Apple bans some iPhone applications for sexually suggestive content
Apple has started banning many applications for its iPhone that feature sexually suggestive material, including photos of women in bikinis and lingerie, a move that came as an abrupt surprise to developers who had been profiting from such programs.
The company’s decision to remove the applications from its App Store over the last few days indicates that it is not interested in giving up its tight control over the software available there, even as competitors like Google take a more hands-off approach.
When asked about the change, Apple said it was responding to complaints from App Store users.
“Whenever we receive customer complaints about objectionable content we review them,” Trudy Muller, a spokeswoman for Apple, said in a statement. “If we find these apps contain inappropriate material we remove them and request the developer make any necessary changes in order to be distributed by Apple.”
Among the victims of the purge was a game called SlideHer, a puzzle that challenged users to reassemble a photograph of a scantily clad actress. Another, Sexy Scratch Off, depicted a woman whose dress could be whisked away at the swipe of a finger, revealing her undergarments. Such programs often appeared on the store’s list of most-downloaded apps, which are a common way for iPhone and iPod Touch owners to discover new ones.
Analysts said the apparent change in policy may have been prompted by the planned release late next month of the company’s newest device, the iPad.
The company is hoping that the iPad will be a hit with families and as an educational tool in schools — which could be a hard sell if the catalog of programs available for the device is cluttered with racy applications.
“At the end of the day, Apple has a brand to maintain,” said Gene Munster, an analyst at Piper Jaffray who keeps a close eye Apple. “And the bottom line is they want that image to be squeaky clean.”

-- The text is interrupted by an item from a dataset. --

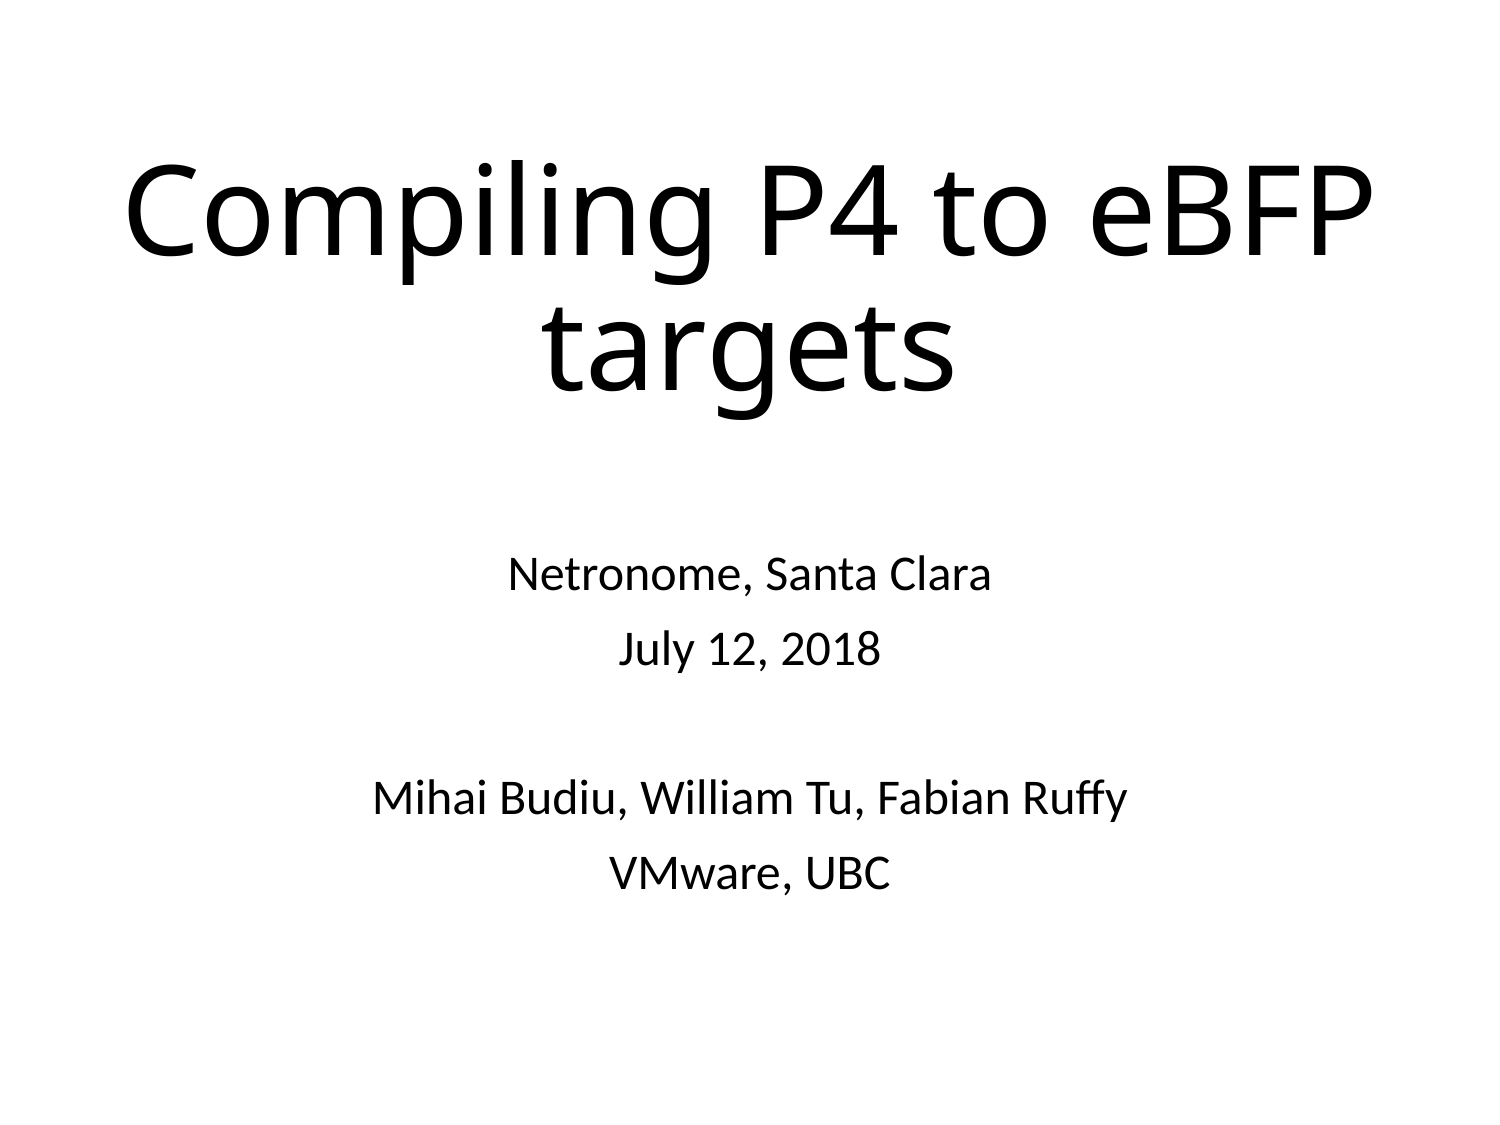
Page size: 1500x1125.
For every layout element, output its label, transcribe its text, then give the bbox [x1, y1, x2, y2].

subtitle Netronome, Santa Clara July 12, 2018 Mihai Budiu, William Tu, Fabian Ruffy VMware, UBC [0, 539, 1500, 932]
title Compiling P4 to eBFP targets [0, 262, 1500, 425]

The iPad will run the same applications that work on the iPhone and iPod Touch, which demonstrated that consumers were willing to pay for software that turned their devices into gaming machines, e-readers and navigation systems. The Touch has been especially popular with children and teenagers.
“The reality is that the iPad is going to be a big platform for apps,” said Munster. “It raises the bar for Apple in terms of policing what goes into the App Store.”
Last June, Apple introduced parental controls and ratings to help keep sex-themed applications away from children.